--- Directive A ---
In the Arens' space text, which diagram is used for the standalone approach?

Defining Arens’ space using diagrams

Posted on April 16, 2023 by Dan Ma

2

One way to define the Arens’ space is a 2-step approach, which is the quotient space approach. The first step is to identify an Euclidean plane consisting of convergent sequences (usually conveniently situated in the two-dimensional plane). The second step is to collapse certain points to make it a quotient space. Another way is to define the space directly, usually using an appropriate subset of the plane (of course, the resulting space is not an Euclidean space). We demonstrate both approaches using diagrams. In the first approach, we use two diagrams, the first one showing what the Euclidean space should look like, the second showing the resulting Arens’ space after certain points are identified. In the second approach, only one diagram is used (the standalone approach). The two-step approach is actually more informative since the quotient space of a separable metric space is a sequential space.

The following diagrams define the spaces without identifying specific points or locations in the Euclidean plane. The diagrams only indicate how the points relate to one another. For a definition of Arens’ space using the quotient space approach using specific points in the plane, see here. For a definition without connection to quotient space, see here. The red diagram and the blue diagram are for the quotient space approach (two-step). The pink diagram is the standalone approach.

The Arens’ space as discussed here is related to the Arens-Fort space, example 26 in Counterexamples in Topology [2].

Stored data entries:
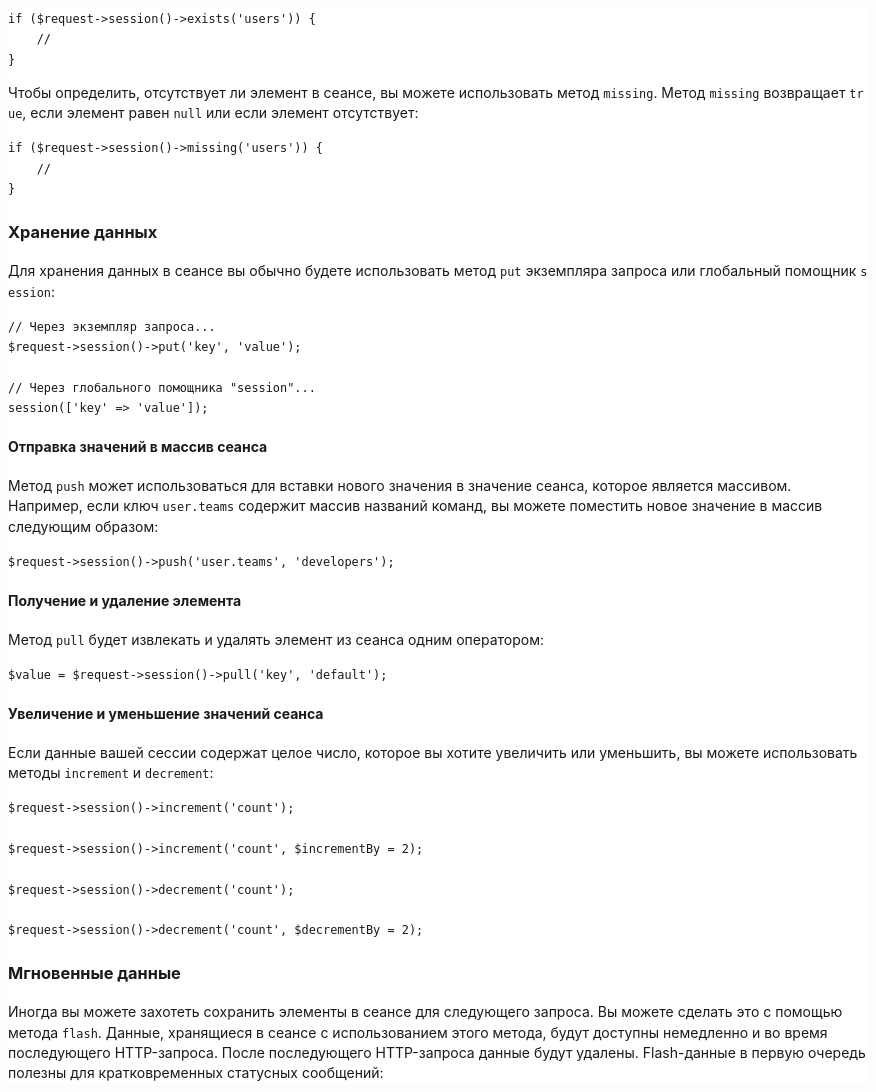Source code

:     if ($request->session()->exists('users')) {
        //
    }

Чтобы определить, отсутствует ли элемент в сеансе, вы можете использовать метод `missing`. Метод `missing` возвращает `true`, если элемент равен `null` или если элемент отсутствует:

    if ($request->session()->missing('users')) {
        //
    }

<a name="storing-data"></a>
### Хранение данных

Для хранения данных в сеансе вы обычно будете использовать метод `put` экземпляра запроса или глобальный помощник `session`:

    // Через экземпляр запроса...
    $request->session()->put('key', 'value');

    // Через глобального помощника "session"...
    session(['key' => 'value']);

<a name="pushing-to-array-session-values"></a>
#### Отправка значений в массив сеанса

Метод `push` может использоваться для вставки нового значения в значение сеанса, которое является массивом. Например, если ключ `user.teams` содержит массив названий команд, вы можете поместить новое значение в массив следующим образом:

    $request->session()->push('user.teams', 'developers');

<a name="retrieving-deleting-an-item"></a>
#### Получение и удаление элемента

Метод `pull` будет извлекать и удалять элемент из сеанса одним оператором:

    $value = $request->session()->pull('key', 'default');

<a name="#incrementing-and-decrementing-session-values"></a>
#### Увеличение и уменьшение значений сеанса

Если данные вашей сессии содержат целое число, которое вы хотите увеличить или уменьшить, вы можете использовать методы `increment` и `decrement`:

    $request->session()->increment('count');

    $request->session()->increment('count', $incrementBy = 2);

    $request->session()->decrement('count');

    $request->session()->decrement('count', $decrementBy = 2);

<a name="flash-data"></a>
### Мгновенные данные

Иногда вы можете захотеть сохранить элементы в сеансе для следующего запроса. Вы можете сделать это с помощью метода `flash`. Данные, хранящиеся в сеансе с использованием этого метода, будут доступны немедленно и во время последующего HTTP-запроса. После последующего HTTP-запроса данные будут удалены. Flash-данные в первую очередь полезны для кратковременных статусных сообщений:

--- Directive B ---
Rewrite the rows from their start up to and including the line with "session(['key' => 'value']);", swapping "users" for "members" and changing nothing else. Leave the pictures out.

--- Expected output A ---
The pink diagram.

--- Expected output B ---
Source code

:     if ($request->session()->exists('members')) {
        //
    }

Чтобы определить, отсутствует ли элемент в сеансе, вы можете использовать метод `missing`. Метод `missing` возвращает `true`, если элемент равен `null` или если элемент отсутствует:

    if ($request->session()->missing('members')) {
        //
    }

<a name="storing-data"></a>
### Хранение данных

Для хранения данных в сеансе вы обычно будете использовать метод `put` экземпляра запроса или глобальный помощник `session`:

    // Через экземпляр запроса...
    $request->session()->put('key', 'value');

    // Через глобального помощника "session"...
    session(['key' => 'value']);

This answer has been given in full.